**WHAT IS EXPECTED**
Working from the entries below, tally each line that holds "Emla". Give the tally and nothing else.

**SUPPLIED ENTRIES**

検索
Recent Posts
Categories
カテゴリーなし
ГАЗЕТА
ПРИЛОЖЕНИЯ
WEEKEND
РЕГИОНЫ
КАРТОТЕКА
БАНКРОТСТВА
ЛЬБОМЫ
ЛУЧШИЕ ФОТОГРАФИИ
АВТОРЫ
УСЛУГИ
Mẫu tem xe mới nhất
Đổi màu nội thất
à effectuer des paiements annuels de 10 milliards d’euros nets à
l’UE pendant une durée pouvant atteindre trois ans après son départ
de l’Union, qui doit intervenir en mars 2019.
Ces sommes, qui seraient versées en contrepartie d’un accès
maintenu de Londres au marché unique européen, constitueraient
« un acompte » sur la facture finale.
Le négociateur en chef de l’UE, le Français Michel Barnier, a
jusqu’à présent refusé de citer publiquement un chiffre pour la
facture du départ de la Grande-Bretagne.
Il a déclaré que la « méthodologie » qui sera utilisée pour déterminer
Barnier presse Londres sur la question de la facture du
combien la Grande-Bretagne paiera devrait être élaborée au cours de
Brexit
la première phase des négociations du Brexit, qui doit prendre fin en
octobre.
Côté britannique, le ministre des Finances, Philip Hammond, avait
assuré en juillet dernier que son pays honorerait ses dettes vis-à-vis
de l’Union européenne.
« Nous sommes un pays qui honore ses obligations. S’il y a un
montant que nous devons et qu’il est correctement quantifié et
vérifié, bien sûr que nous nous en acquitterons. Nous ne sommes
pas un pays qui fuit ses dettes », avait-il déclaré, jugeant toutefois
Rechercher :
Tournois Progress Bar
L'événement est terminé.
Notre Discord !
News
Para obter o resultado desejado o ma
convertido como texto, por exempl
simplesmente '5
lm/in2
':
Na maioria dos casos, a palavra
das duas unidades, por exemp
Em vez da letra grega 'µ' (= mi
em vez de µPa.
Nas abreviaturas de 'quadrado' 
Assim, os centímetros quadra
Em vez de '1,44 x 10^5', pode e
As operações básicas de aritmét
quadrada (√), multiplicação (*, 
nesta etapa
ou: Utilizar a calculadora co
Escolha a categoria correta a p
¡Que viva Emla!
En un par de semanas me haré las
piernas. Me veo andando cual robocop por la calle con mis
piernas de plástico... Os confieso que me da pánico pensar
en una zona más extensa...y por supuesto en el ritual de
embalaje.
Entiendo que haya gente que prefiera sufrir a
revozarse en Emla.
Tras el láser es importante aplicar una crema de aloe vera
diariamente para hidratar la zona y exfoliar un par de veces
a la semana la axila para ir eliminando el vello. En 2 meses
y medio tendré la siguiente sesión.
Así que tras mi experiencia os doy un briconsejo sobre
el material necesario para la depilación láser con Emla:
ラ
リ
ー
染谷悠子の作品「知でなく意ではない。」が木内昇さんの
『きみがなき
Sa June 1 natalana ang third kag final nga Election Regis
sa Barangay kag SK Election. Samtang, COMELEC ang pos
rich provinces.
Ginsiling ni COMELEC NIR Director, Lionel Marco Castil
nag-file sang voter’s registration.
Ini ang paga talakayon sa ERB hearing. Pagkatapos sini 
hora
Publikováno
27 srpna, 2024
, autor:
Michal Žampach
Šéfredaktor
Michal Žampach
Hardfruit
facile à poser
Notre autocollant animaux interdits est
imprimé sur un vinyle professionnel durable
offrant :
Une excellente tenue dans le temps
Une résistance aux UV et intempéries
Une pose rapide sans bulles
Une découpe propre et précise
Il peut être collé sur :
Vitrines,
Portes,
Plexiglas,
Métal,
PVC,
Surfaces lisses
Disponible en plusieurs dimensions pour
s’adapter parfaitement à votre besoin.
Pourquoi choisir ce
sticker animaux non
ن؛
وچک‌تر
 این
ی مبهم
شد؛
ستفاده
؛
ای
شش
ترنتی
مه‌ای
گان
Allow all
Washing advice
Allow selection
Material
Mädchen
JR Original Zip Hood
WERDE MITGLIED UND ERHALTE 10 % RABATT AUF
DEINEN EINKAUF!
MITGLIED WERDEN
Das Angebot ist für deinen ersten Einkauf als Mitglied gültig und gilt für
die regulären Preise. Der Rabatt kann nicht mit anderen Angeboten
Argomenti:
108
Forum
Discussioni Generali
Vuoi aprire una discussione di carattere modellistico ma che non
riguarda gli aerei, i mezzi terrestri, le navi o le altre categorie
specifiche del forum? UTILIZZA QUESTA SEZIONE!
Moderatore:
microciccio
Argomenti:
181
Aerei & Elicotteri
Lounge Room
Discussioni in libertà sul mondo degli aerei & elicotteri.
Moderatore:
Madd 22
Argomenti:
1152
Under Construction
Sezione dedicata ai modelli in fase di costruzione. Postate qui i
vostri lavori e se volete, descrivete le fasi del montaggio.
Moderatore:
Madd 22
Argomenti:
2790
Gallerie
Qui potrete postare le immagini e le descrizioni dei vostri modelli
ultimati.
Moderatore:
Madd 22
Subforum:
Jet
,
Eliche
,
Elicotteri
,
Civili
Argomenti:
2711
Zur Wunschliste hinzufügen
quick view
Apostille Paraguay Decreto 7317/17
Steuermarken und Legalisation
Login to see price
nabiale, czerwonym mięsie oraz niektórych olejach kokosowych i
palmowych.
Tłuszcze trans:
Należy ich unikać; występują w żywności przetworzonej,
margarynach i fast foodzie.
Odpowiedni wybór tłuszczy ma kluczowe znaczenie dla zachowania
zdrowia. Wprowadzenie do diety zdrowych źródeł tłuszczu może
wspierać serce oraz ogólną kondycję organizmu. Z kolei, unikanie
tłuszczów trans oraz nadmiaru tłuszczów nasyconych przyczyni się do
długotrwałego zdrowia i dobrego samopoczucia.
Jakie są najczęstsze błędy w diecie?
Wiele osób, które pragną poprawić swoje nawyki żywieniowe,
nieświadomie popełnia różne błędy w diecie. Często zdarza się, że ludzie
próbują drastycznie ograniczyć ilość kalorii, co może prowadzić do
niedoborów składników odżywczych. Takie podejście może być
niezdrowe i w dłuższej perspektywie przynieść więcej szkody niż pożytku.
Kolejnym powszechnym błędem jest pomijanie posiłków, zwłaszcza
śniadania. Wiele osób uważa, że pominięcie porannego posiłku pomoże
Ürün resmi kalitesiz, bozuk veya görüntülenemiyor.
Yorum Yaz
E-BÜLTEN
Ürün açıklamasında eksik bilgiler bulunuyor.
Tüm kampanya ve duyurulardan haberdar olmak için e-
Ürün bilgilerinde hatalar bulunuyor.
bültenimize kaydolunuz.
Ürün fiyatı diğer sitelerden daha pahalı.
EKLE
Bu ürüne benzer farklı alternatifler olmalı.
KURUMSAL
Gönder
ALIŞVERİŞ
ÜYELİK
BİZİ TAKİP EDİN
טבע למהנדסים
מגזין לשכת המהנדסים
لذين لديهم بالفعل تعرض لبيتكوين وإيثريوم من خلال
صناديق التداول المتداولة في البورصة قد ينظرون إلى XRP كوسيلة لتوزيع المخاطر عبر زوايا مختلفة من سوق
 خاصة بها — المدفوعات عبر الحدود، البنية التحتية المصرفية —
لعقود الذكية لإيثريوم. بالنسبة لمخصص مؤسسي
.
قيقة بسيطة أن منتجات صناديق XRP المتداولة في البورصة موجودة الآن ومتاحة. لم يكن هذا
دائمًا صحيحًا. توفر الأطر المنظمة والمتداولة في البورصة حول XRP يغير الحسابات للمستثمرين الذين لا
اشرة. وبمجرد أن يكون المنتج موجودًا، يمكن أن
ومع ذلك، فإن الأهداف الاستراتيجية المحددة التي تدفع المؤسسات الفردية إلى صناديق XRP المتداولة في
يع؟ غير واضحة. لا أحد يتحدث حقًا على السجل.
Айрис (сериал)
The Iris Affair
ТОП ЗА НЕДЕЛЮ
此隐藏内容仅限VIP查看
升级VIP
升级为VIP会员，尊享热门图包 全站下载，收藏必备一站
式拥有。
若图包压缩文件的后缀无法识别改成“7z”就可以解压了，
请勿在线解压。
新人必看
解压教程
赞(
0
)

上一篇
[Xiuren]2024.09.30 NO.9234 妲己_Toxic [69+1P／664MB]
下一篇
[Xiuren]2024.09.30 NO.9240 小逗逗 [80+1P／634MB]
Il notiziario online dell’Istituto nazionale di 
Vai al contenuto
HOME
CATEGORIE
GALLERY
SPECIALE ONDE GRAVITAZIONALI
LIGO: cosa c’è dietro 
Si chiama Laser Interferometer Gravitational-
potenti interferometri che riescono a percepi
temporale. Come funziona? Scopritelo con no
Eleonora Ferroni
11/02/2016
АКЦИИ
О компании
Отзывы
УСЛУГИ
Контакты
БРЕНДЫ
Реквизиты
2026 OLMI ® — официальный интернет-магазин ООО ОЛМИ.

**WRITTEN REPLY**
3